→ Alıştırma görevleri:
[a] Okuma parçasında "CHP'li Erkek 'Gezi'" ile başlayıp "cezaevinde ziyaret etti." ile biten bölümü aynen yazıya geçirin.
[b] Okuma parçasına göre Muharrem Erkek, ziyaretinin ardından cezaevi önünde hangi haber ajansına açıklama yaptı?

→ Okuma parçası:
%%

CHP'li Erkek 'Gezi' tutuklularını ziyaret etti: 'Her kumpas davası bir gün mutlaka çöker'
CHP Genel Başkan Yardımcısı Muharrem Erkek, Gezi Davası tutukluları Osman Kavala, Can Atalay, Tayfun Kahraman ve Ali Hakan Altınay’ı cezaevinde ziyaret etti.
CHP Genel Başkan Yardımcısı Muharrem Erkek, bugün Silivri Cezaevi’ne giderek Gezi Davası tutukluları Osman Kavala, Can Atalay, Tayfun Kahraman ve Ali Hakan Altınay’ı ziyaret etti. Erkek, ziyaretinin ardından cezaevi önünde ANKA Haber Ajansı’na açıklama yaptı.
Muharrem Erkek, “Adalete çok ihtiyacımız var; 85 milyon adalete susadı. Adalete susamış bir insanın susuzluğunu dünyanın tüm nehirleri bir araya gelse gidermez. Onun için adalet, çok hızlı bir şekilde yerine gelmeli, tecelli etmeli” dedi. Bu adaletsiz düzeni hep birlikte değiştireceklerini kaydeden Erkek, “Gezi Davası sebebiyle bugün cezaevinde olan çok değerli arkadaşlarımızı da hiçbir zaman yalnız bırakmayacağız” diye konuştu.

%%

→ Gösterilen kayıtlar:
%%

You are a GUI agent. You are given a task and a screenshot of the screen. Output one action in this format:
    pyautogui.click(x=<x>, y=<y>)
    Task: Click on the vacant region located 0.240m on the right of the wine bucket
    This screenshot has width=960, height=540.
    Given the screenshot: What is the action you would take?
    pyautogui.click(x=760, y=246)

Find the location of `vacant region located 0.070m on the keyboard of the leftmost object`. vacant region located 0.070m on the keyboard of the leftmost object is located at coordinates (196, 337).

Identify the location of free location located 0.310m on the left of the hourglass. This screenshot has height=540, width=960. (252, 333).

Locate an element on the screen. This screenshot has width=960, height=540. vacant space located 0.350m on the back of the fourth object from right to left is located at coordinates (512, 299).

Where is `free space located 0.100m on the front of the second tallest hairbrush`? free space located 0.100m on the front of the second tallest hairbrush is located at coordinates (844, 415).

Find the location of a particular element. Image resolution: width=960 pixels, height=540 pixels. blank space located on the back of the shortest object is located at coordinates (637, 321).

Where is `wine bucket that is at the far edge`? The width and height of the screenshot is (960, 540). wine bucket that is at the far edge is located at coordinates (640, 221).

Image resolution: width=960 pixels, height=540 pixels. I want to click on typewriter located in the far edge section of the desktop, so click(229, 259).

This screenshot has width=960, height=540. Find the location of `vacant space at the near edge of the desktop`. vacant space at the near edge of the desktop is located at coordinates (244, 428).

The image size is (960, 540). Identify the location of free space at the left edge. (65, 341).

%%
%%

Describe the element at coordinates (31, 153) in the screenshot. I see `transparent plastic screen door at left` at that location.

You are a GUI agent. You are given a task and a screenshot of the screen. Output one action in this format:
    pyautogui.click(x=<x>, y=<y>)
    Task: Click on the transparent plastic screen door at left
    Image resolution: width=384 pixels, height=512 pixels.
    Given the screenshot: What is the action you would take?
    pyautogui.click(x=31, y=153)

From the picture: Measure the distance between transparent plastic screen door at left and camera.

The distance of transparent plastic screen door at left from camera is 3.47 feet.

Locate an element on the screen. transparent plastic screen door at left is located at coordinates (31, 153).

%%

→ Cevap anahtarı:
[a]
CHP'li Erkek 'Gezi' tutuklularını ziyaret etti: 'Her kumpas davası bir gün mutlaka çöker'
CHP Genel Başkan Yardımcısı Muharrem Erkek, Gezi Davası tutukluları Osman Kavala, Can Atalay, Tayfun Kahraman ve Ali Hakan Altınay’ı cezaevinde ziyaret etti.

[b] ANKA Haber Ajansı'na.